Well, wishing won’t change history. Discerning people know that the Czechs have the primary claim on Navratilova and Lendl, like they do on Kvitova. The new Wimbledon champ joins a national honor roll that also includes (among women) four-time Grand Slam champ Hana Mandlikova, Wimbledon champ Jana Novotna, and four-time Grand Slam singles runner-up Helena Sukova.
One of the more remarkable aspects of the Czech Republic’s history is how consistently the nation has produced competitive, Top 20-grade players, as well as Grand Slam champions. That history, as well as that of the lonely Czech, fleeing his homeland, began in earnest with Jaroslav Drobny, who played his first Davis Cup tie in 1946 and fled his homeland four years later to escape the Communist regime.
Drobny would win Wimbledon and two French Opens in the early 1950s, and has at least one record unlikely ever to be broken: He has represented four different nations at Wimbledon: Czechoslovakia, the “Protectorate of Bohemia and Moravia” (a Nazi construction during the occupation), Egypt, and Great Britain.

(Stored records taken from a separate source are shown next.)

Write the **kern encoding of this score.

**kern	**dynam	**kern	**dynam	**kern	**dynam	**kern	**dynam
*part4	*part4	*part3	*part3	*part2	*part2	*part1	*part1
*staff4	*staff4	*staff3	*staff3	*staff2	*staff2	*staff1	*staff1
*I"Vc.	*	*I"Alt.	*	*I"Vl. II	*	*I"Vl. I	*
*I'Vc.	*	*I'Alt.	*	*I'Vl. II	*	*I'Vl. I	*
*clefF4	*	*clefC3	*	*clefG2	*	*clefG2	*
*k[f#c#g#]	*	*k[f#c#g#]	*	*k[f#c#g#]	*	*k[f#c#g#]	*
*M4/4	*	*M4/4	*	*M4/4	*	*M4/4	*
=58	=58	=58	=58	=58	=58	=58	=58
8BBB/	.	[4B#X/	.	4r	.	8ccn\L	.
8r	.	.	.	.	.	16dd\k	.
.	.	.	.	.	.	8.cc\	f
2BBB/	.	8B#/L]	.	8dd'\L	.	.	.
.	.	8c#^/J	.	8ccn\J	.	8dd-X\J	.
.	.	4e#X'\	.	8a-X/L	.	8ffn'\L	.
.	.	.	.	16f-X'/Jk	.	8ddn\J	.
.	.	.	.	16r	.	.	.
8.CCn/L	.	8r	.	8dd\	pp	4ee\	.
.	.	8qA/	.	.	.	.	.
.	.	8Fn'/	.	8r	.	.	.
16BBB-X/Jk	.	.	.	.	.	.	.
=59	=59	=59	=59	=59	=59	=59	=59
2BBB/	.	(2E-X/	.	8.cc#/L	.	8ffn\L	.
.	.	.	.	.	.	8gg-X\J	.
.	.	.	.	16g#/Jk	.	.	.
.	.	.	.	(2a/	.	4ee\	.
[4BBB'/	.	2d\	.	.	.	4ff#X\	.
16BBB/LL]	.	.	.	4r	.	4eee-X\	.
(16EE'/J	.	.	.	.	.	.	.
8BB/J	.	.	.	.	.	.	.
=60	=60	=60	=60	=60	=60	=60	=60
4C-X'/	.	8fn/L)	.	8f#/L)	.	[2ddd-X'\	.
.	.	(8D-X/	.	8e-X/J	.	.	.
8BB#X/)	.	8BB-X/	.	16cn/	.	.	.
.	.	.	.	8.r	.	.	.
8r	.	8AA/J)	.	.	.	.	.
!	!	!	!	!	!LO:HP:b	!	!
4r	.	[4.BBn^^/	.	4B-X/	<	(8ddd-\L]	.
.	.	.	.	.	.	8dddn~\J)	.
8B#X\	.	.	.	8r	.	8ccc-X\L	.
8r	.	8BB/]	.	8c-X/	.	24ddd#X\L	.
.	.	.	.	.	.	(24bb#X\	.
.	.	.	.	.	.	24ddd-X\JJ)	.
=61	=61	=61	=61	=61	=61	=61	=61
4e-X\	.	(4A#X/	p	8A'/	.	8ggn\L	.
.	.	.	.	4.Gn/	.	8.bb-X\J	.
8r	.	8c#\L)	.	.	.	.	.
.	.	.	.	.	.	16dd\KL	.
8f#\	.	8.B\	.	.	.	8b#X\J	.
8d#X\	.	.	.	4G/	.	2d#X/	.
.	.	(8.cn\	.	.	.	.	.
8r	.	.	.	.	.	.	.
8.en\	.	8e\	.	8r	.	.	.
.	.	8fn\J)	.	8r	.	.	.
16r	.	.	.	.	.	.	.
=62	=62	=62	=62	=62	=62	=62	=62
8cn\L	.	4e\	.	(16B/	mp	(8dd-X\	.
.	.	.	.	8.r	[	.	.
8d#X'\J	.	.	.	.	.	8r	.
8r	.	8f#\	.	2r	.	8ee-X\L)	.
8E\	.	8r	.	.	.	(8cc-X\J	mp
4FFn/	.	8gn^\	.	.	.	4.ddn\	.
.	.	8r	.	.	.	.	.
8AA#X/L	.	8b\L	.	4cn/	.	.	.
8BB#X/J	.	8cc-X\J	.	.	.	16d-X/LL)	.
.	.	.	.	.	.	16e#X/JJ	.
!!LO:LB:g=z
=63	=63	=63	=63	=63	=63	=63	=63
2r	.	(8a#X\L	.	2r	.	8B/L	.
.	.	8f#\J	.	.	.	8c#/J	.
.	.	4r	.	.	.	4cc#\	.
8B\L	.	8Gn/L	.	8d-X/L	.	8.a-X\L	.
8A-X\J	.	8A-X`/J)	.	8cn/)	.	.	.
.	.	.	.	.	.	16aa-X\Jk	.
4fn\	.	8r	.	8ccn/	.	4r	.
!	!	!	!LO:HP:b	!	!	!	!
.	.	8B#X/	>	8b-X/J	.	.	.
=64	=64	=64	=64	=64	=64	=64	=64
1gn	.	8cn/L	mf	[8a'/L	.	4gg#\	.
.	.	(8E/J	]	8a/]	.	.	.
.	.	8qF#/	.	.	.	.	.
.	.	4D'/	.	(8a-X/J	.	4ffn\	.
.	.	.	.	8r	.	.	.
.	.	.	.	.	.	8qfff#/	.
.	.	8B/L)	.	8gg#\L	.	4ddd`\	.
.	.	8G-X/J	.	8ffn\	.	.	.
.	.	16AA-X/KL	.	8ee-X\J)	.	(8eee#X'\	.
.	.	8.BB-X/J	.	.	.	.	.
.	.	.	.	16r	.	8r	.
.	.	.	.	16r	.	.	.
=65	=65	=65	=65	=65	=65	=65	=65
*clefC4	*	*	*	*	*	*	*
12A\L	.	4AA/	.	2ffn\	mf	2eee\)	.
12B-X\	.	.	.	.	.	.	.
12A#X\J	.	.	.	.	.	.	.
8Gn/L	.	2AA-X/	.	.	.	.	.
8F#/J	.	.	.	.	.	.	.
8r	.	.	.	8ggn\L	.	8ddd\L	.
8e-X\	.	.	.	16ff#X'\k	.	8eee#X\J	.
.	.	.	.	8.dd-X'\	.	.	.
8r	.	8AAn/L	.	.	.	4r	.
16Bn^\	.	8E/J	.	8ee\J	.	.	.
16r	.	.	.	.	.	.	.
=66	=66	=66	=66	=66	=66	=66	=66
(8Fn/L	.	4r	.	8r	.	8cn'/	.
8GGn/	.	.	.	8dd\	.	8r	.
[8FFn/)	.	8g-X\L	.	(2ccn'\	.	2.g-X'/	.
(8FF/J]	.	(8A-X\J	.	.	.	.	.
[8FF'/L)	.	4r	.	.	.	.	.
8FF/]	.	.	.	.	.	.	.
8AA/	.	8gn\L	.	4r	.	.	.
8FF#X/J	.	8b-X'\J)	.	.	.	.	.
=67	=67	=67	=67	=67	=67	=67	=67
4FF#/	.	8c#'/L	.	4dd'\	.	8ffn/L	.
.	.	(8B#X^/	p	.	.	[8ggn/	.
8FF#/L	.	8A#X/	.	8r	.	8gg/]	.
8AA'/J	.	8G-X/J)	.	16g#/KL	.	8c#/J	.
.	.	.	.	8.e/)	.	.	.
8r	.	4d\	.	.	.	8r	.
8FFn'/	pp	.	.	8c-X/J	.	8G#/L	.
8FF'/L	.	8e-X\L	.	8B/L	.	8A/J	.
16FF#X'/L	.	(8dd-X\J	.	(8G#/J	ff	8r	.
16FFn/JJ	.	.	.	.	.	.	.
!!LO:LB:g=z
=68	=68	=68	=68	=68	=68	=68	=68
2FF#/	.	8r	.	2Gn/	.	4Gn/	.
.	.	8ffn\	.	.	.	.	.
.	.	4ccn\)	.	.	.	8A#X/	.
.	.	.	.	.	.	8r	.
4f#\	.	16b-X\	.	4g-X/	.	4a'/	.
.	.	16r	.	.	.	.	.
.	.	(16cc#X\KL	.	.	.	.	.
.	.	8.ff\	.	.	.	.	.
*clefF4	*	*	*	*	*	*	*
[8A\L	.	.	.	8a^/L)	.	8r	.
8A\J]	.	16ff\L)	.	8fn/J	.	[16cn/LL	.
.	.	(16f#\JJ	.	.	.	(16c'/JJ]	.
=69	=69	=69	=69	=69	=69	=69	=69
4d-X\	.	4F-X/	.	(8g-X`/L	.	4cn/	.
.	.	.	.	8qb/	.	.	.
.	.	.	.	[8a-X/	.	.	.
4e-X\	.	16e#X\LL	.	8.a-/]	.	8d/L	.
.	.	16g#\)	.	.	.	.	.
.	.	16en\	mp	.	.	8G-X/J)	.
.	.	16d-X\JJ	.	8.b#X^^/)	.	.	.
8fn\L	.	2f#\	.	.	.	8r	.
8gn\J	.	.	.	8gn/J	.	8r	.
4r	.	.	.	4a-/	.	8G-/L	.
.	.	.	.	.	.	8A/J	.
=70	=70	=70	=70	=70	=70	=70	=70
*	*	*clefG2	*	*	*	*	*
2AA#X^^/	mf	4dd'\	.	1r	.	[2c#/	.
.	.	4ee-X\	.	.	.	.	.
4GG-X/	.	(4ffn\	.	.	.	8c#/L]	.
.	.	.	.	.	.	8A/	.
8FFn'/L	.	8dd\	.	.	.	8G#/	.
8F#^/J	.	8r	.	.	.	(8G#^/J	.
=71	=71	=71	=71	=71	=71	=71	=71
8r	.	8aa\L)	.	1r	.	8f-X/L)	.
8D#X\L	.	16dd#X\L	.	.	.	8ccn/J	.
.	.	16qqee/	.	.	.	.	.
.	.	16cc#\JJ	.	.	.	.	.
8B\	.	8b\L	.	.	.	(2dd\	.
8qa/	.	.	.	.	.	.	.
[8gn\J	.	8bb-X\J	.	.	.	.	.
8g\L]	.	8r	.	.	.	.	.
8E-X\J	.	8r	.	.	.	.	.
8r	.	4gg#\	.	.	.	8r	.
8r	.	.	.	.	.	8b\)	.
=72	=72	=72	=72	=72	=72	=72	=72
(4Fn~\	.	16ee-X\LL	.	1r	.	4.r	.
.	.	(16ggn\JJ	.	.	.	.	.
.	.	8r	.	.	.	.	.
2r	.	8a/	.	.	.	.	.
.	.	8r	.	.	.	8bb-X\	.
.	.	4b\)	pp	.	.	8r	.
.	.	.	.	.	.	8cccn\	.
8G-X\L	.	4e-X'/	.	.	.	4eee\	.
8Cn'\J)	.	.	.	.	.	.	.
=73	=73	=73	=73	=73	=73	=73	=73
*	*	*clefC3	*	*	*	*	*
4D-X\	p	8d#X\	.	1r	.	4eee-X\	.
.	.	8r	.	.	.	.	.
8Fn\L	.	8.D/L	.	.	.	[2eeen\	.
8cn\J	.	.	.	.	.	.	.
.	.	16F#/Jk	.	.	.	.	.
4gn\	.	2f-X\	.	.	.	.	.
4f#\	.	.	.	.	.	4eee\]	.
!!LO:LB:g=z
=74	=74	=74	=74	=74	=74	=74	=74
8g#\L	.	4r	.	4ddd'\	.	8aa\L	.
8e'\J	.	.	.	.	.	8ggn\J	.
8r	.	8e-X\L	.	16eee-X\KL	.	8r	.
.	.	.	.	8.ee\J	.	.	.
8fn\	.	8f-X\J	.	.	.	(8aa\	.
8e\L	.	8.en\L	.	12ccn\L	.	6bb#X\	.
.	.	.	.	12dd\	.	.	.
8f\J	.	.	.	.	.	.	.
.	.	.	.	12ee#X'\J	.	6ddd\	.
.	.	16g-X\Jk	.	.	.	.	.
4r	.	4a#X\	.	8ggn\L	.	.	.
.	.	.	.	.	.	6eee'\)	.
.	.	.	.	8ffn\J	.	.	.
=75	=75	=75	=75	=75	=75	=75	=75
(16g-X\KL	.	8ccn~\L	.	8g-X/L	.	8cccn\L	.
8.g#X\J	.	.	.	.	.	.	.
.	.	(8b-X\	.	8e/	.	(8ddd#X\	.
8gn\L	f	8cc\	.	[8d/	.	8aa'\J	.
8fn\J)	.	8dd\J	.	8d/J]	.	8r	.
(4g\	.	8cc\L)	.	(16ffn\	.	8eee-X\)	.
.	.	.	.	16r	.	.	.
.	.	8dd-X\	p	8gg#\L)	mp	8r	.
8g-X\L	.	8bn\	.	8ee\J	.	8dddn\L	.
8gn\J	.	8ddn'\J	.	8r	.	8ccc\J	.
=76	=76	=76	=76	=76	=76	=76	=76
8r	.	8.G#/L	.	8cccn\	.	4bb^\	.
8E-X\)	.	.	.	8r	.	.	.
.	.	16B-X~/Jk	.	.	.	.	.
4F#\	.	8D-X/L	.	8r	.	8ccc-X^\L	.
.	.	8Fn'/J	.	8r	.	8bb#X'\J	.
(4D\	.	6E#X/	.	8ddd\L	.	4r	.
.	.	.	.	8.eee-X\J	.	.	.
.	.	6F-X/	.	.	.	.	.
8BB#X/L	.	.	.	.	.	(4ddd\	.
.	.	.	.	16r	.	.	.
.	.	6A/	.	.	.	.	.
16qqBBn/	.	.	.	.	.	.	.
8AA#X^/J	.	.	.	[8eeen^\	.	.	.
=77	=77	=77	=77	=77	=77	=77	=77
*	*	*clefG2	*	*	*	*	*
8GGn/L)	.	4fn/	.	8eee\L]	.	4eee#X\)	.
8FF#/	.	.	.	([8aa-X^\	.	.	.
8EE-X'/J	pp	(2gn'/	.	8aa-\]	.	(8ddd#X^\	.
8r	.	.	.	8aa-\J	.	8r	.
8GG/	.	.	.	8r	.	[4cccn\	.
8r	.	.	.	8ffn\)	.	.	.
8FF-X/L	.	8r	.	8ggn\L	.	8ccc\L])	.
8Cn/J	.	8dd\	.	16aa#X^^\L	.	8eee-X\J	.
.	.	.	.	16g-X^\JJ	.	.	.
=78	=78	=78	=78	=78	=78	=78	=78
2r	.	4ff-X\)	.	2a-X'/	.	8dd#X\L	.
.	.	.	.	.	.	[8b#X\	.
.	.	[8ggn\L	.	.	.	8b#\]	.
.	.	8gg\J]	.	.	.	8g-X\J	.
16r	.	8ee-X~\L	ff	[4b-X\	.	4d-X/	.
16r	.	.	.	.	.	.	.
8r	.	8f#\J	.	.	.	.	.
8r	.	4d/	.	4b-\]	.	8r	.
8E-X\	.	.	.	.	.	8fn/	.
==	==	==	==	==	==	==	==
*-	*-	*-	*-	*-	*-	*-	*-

The Czechs, unlike their neighbors in Romania, Hungary, and some other European nations, were able to grow their presence in the game steadily and impressively. At Wimbledon, three of Kvitova’s opponents in six matches, including the semifinals, were fellow Czechs. In the big picture, growing the game consistently may be the most difficult assignment of them all—just ask the Germans.
Kvitova has now done her share, and the bar today rests a little bit higher for those who will undoubtedly follow.